=== Section Start ===

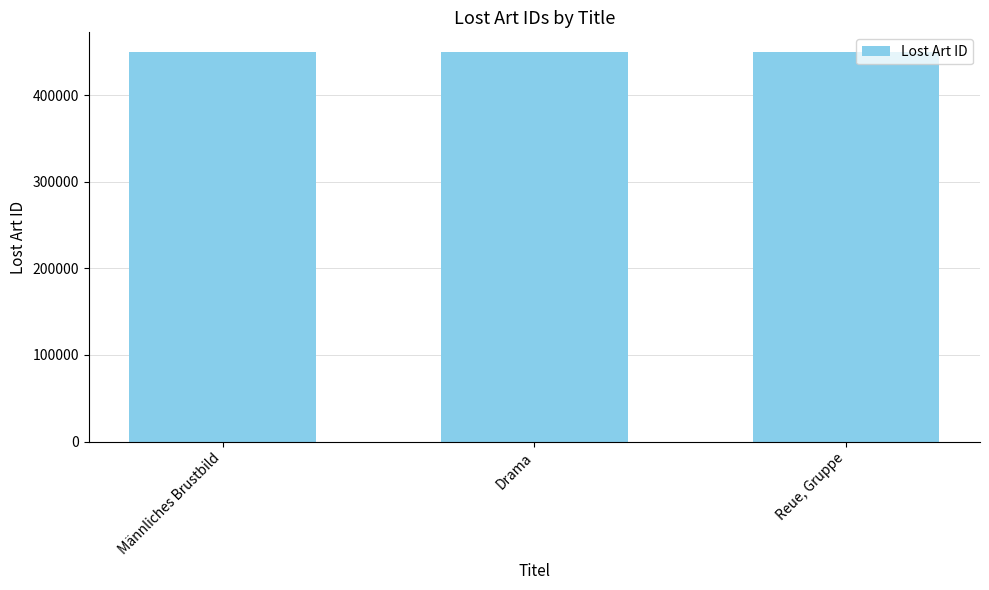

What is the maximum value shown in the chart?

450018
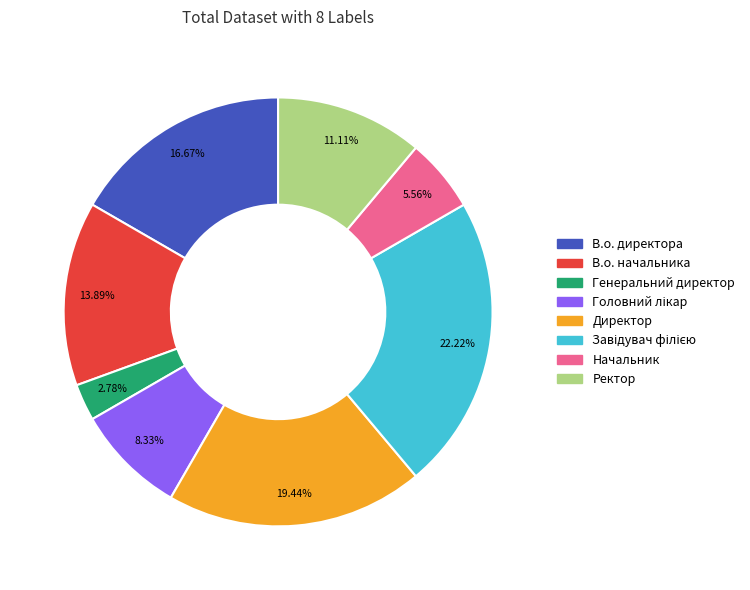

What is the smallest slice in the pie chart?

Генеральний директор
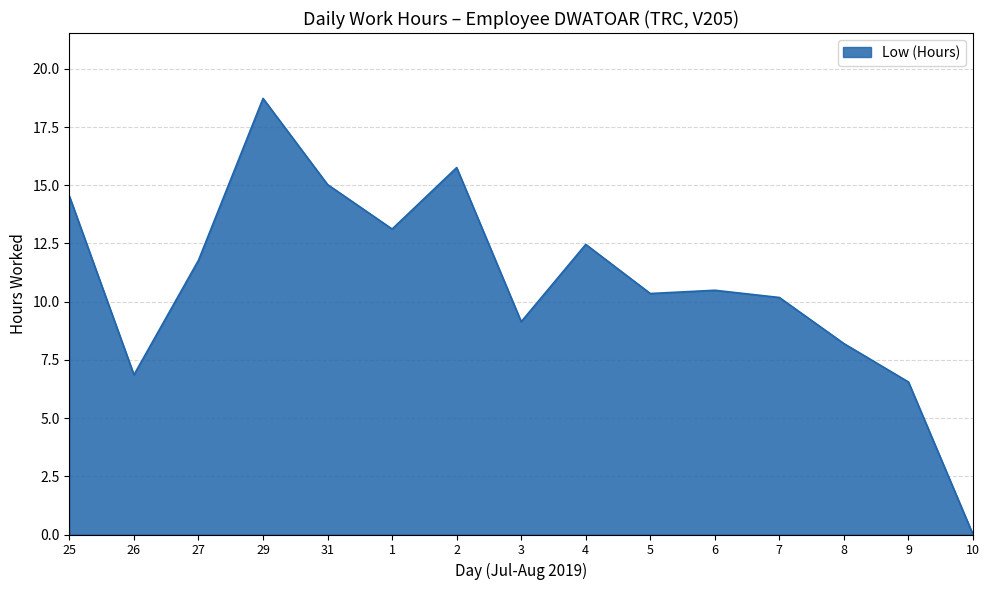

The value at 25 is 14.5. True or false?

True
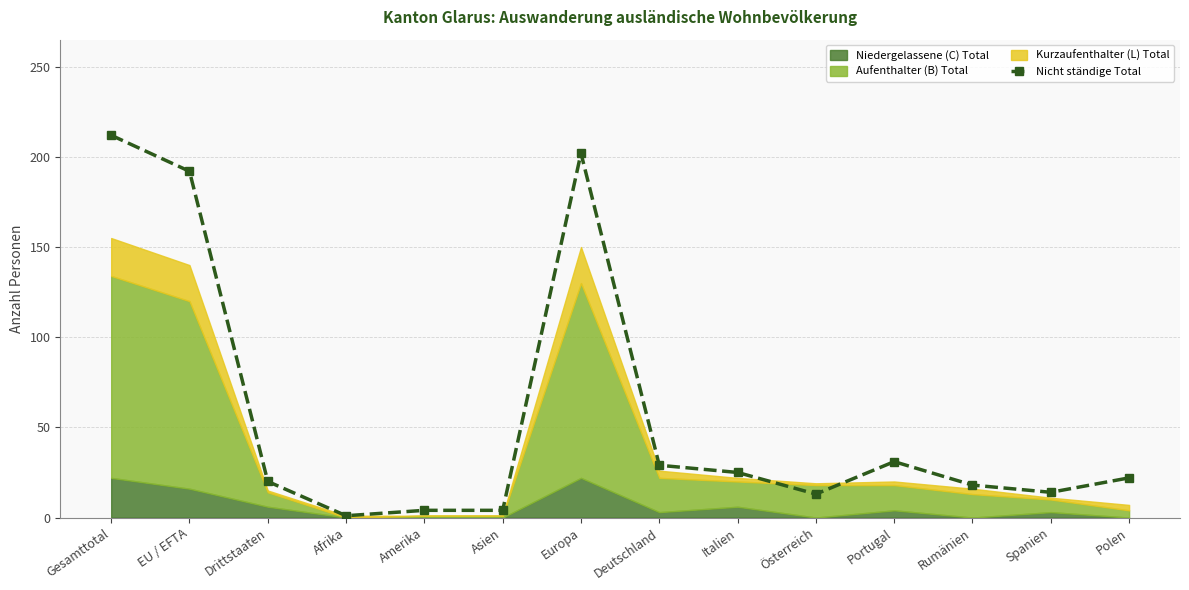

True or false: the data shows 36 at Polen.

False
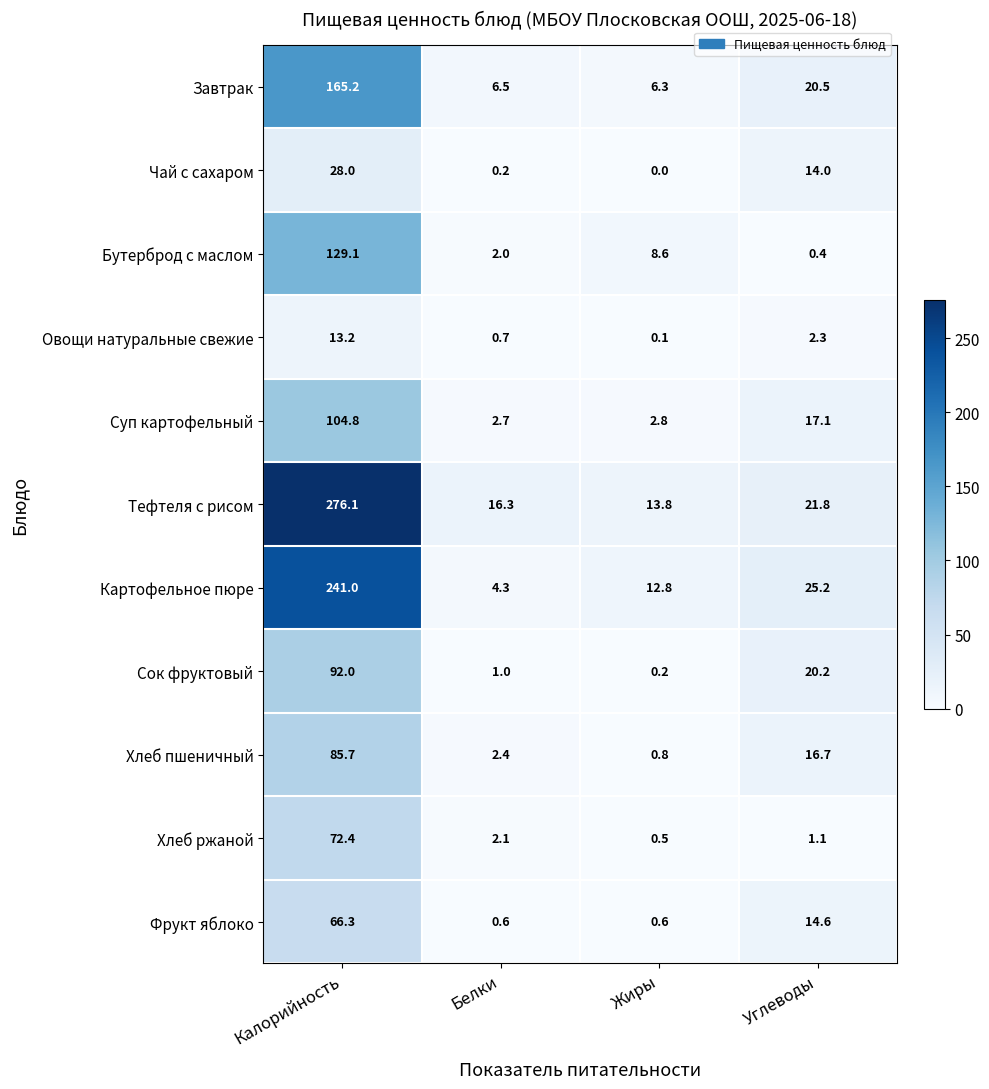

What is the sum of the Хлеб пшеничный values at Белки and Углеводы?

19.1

=== Section End ===

◆ **Your objective**
Please pull every line of text from the records above, word for word, and leave out the pictures.

◆ **Response**
What is the maximum value shown in the chart?

450018

What is the smallest slice in the pie chart?

Генеральний директор

The value at 25 is 14.5. True or false?

True

True or false: the data shows 36 at Polen.

False

What is the sum of the Хлеб пшеничный values at Белки and Углеводы?

19.1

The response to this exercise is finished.